INPUT:
· · · ·

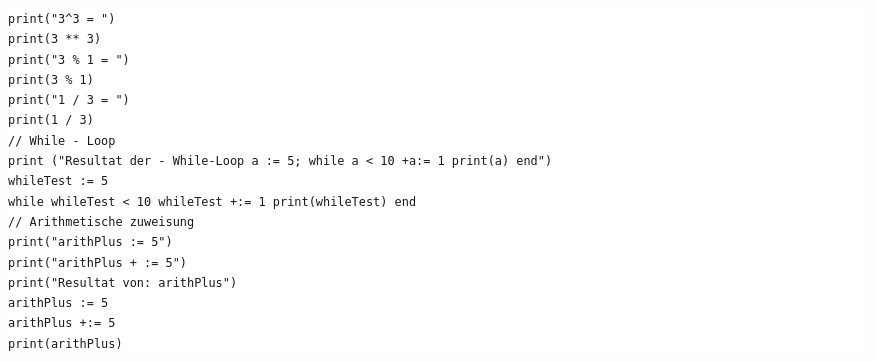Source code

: ``print("3^3 = ")`` <br>
``print(3 ** 3)`` <br>
``print("3 % 1 = ")`` <br>
``print(3 % 1)`` <br>
``print("1 / 3 = ")`` <br>
``print(1 / 3)`` <br>
``// While - Loop`` <br>
``print ("Resultat der - While-Loop a := 5; while a < 10 +a:= 1 print(a) end")`` <br>
``whileTest := 5`` <br>
``while whileTest < 10 whileTest +:= 1 print(whileTest) end`` <br>
``// Arithmetische zuweisung`` <br>
``print("arithPlus := 5")`` <br>
``print("arithPlus + := 5")`` <br>
``print("Resultat von: arithPlus")`` <br>
``arithPlus := 5`` <br>
``arithPlus +:= 5`` <br>
``print(arithPlus)`` <br> 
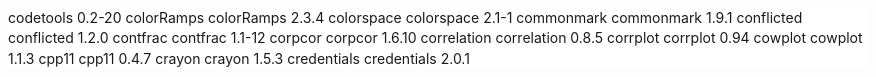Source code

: <td style="text-align: left;">codetools</td>
<td style="text-align: left;">0.2-20</td>
</tr>
<tr class="odd">
<td style="text-align: left;">colorRamps</td>
<td style="text-align: left;">colorRamps</td>
<td style="text-align: left;">2.3.4</td>
</tr>
<tr class="even">
<td style="text-align: left;">colorspace</td>
<td style="text-align: left;">colorspace</td>
<td style="text-align: left;">2.1-1</td>
</tr>
<tr class="odd">
<td style="text-align: left;">commonmark</td>
<td style="text-align: left;">commonmark</td>
<td style="text-align: left;">1.9.1</td>
</tr>
<tr class="even">
<td style="text-align: left;">conflicted</td>
<td style="text-align: left;">conflicted</td>
<td style="text-align: left;">1.2.0</td>
</tr>
<tr class="odd">
<td style="text-align: left;">contfrac</td>
<td style="text-align: left;">contfrac</td>
<td style="text-align: left;">1.1-12</td>
</tr>
<tr class="even">
<td style="text-align: left;">corpcor</td>
<td style="text-align: left;">corpcor</td>
<td style="text-align: left;">1.6.10</td>
</tr>
<tr class="odd">
<td style="text-align: left;">correlation</td>
<td style="text-align: left;">correlation</td>
<td style="text-align: left;">0.8.5</td>
</tr>
<tr class="even">
<td style="text-align: left;">corrplot</td>
<td style="text-align: left;">corrplot</td>
<td style="text-align: left;">0.94</td>
</tr>
<tr class="odd">
<td style="text-align: left;">cowplot</td>
<td style="text-align: left;">cowplot</td>
<td style="text-align: left;">1.1.3</td>
</tr>
<tr class="even">
<td style="text-align: left;">cpp11</td>
<td style="text-align: left;">cpp11</td>
<td style="text-align: left;">0.4.7</td>
</tr>
<tr class="odd">
<td style="text-align: left;">crayon</td>
<td style="text-align: left;">crayon</td>
<td style="text-align: left;">1.5.3</td>
</tr>
<tr class="even">
<td style="text-align: left;">credentials</td>
<td style="text-align: left;">credentials</td>
<td style="text-align: left;">2.0.1</td>
</tr>
<tr class="odd">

· · · ·

Write the records out exactly once more, leaving off the pictures.

SOLUTION TO THIS PROBLEM:
Source code

: ``print("3^3 = ")`` <br>
``print(3 ** 3)`` <br>
``print("3 % 1 = ")`` <br>
``print(3 % 1)`` <br>
``print("1 / 3 = ")`` <br>
``print(1 / 3)`` <br>
``// While - Loop`` <br>
``print ("Resultat der - While-Loop a := 5; while a < 10 +a:= 1 print(a) end")`` <br>
``whileTest := 5`` <br>
``while whileTest < 10 whileTest +:= 1 print(whileTest) end`` <br>
``// Arithmetische zuweisung`` <br>
``print("arithPlus := 5")`` <br>
``print("arithPlus + := 5")`` <br>
``print("Resultat von: arithPlus")`` <br>
``arithPlus := 5`` <br>
``arithPlus +:= 5`` <br>
``print(arithPlus)`` <br> 
Source code

: <td style="text-align: left;">codetools</td>
<td style="text-align: left;">0.2-20</td>
</tr>
<tr class="odd">
<td style="text-align: left;">colorRamps</td>
<td style="text-align: left;">colorRamps</td>
<td style="text-align: left;">2.3.4</td>
</tr>
<tr class="even">
<td style="text-align: left;">colorspace</td>
<td style="text-align: left;">colorspace</td>
<td style="text-align: left;">2.1-1</td>
</tr>
<tr class="odd">
<td style="text-align: left;">commonmark</td>
<td style="text-align: left;">commonmark</td>
<td style="text-align: left;">1.9.1</td>
</tr>
<tr class="even">
<td style="text-align: left;">conflicted</td>
<td style="text-align: left;">conflicted</td>
<td style="text-align: left;">1.2.0</td>
</tr>
<tr class="odd">
<td style="text-align: left;">contfrac</td>
<td style="text-align: left;">contfrac</td>
<td style="text-align: left;">1.1-12</td>
</tr>
<tr class="even">
<td style="text-align: left;">corpcor</td>
<td style="text-align: left;">corpcor</td>
<td style="text-align: left;">1.6.10</td>
</tr>
<tr class="odd">
<td style="text-align: left;">correlation</td>
<td style="text-align: left;">correlation</td>
<td style="text-align: left;">0.8.5</td>
</tr>
<tr class="even">
<td style="text-align: left;">corrplot</td>
<td style="text-align: left;">corrplot</td>
<td style="text-align: left;">0.94</td>
</tr>
<tr class="odd">
<td style="text-align: left;">cowplot</td>
<td style="text-align: left;">cowplot</td>
<td style="text-align: left;">1.1.3</td>
</tr>
<tr class="even">
<td style="text-align: left;">cpp11</td>
<td style="text-align: left;">cpp11</td>
<td style="text-align: left;">0.4.7</td>
</tr>
<tr class="odd">
<td style="text-align: left;">crayon</td>
<td style="text-align: left;">crayon</td>
<td style="text-align: left;">1.5.3</td>
</tr>
<tr class="even">
<td style="text-align: left;">credentials</td>
<td style="text-align: left;">credentials</td>
<td style="text-align: left;">2.0.1</td>
</tr>
<tr class="odd">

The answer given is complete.